Wim Wenders weiß, wie man das Kinopublikum bei Laune hält. »Euch sehe ich alle in der Totalen«, sagte er zu uns bei der Sondervorführung von »Fossil« am Dienstag abend im Berliner Klick-Kino. Dann wandte er sich wieder Regisseur Henning Beckhoff zu: »Nur dich sehe ich in der Nahaufnahme.«

Henning Beckhoff vermeidet in »Fossil« diese für Fernsehproduktionen so typische Kameraeinstellung, also das distanzlose Draufhalten. Dies wiederum begeisterte Wim Wenders so sehr, dass er bei der Preview von »Fossil« die Präsentation übernahm, die Vorführung gewissermaßen anmoderierte und sich mit dem Regisseur ein wenig unterhielt. Dabei erfuhren wir, dass Wenders besonders Aufnahmen liebt, bei denen man »nicht so schnell sieht, was man sehen soll«, bei denen der Ort und die Landschaft »mitspielen«. Im Fall von »Fossil« ist es eine Landschaft in krassem Wandel.

Ein riesiger Braunkohletagebau irgendwo in NRW soll geschlossen und geflutet werden. Dass es sich um einen Ort im Westen handelt, ist allerdings bedeutungslos, zumal die Aufnahmen im Tagebau ohnehin ausnahmslos in der Lausitz gedreht wurden. (Wenders: »Ihr habt also gemogelt.«)

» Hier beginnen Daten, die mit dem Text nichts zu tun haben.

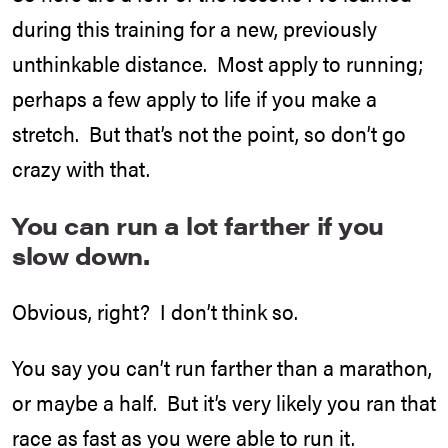
during this training for a new, previously
unthinkable distance. Most apply to running;
perhaps a few apply to life if you make a
stretch. But that’s not the point, so don’t go
crazy with that.
You can run a lot farther if you
slow down.
Obvious, right? I don’t think so.
You say you can’t run farther than a marathon,
or maybe a half. But it’s very likely you ran that
race as fast as you were able to run it.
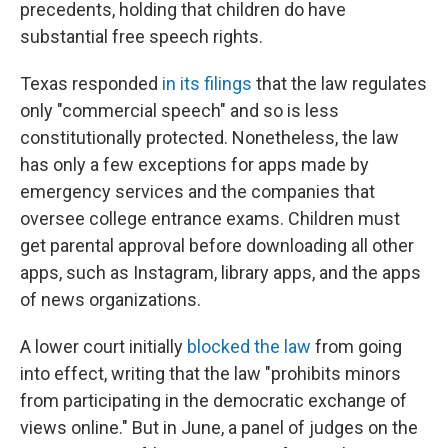
precedents, holding that children do have
substantial free speech rights.
Texas responded
in its filings
that the law regulates
only "commercial speech" and so is less
constitutionally protected. Nonetheless, the law
has only a few exceptions for apps made by
emergency services and the companies that
oversee college entrance exams. Children must
get parental approval before downloading all other
apps, such as Instagram, library apps, and the apps
of news organizations.
A lower court initially
blocked the law
from going
into effect, writing that the law "prohibits minors
from participating in the democratic exchange of
views online." But in June, a panel of judges on the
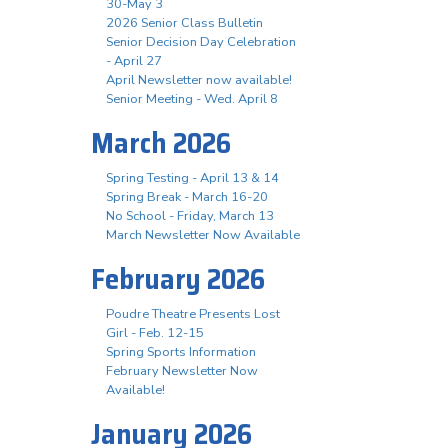
30-May 3
2026 Senior Class Bulletin
Senior Decision Day Celebration
- April 27
April Newsletter now available!
Senior Meeting - Wed. April 8
March 2026
Spring Testing - April 13 & 14
Spring Break - March 16-20
No School - Friday, March 13
March Newsletter Now Available
February 2026
Poudre Theatre Presents Lost
Girl - Feb. 12-15
Spring Sports Information
February Newsletter Now
Available!
January 2026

Baggerfahrer Michael (Markus Hering) will nicht auf Tretbootkapitän umschulen. Doch er hält nicht nur nichts davon, dass sein Arbeitsplatz schon in nächster Zukunft in den größten künstlichen See Europas umgewandelt werden soll, ihn bringt auch der Umweltaktivismus seiner erwachsenen Tochter Anja (Victoria Schulz) auf die Palme, die mit ihren Freunden in dem Kiefernwald neben dem Tagebau ein Protestcamp errichtet hat. Leidtragender des Vater-Tochter-Konflikts ist vor allem Toni, Anjas Sohn und damit Michas über alles geliebter Enkel. Die Zuneigung des Opas geht sogar so weit, dass er sich in die Höhle des Löwen wagt, also das Camp aufsucht. Dort muss er eine ziemlich wackelige Strickleiter emporklettern, um den Enkel in seinem Baumhaus besuchen zu können (was in anderen Produktionen ein Stuntdouble erledigt hätte). Der Großvater erinnert Toni daran, dass bei ihnen zu Hause das Tablet auf ihn wartet. Und er versäumt es auch nicht, dem Kleinen zu verklickern, dass die Mama einen an der Waffel hat.

»Fossil« ist nicht darauf aus, uns die Charaktere sympathisch zu machen. Auch deshalb wird so viel in der Totalen gefilmt. Denn wir sollen uns den Figuren nähern, die da irgendwo im Leben stehen und genau so handeln, wie sie es für richtig halten.

Und was tut ein Baggerfahrer, dem sie den Bagger einfach in die Luft sprengen wollen, weil eine Demontage zu kostspielig wäre? Der Baggerfahrer wird zum Aktivisten. Das Problem ist nur, dass die neue Managerin für Umstrukturierung großen Gefallen an dieser Aktion findet, als sich Michael an seinen Bagger kettet. Jetzt kann der sturköpfige Widersacher endlich nicht mehr mit seinem Pick-up durch den Tagebau brausen, um die Belegschaft gegen die paradiesischen Zukunftspläne der Chefetage aufzuhetzen. Und nicht nur das Management des Bergbauunternehmens lässt den rebellischen Michael hart auflaufen. Auch seine Frau ist ab einem bestimmten Punkt nicht mehr gewillt, Michaels Kampf gegen Windmühlen zu ertragen.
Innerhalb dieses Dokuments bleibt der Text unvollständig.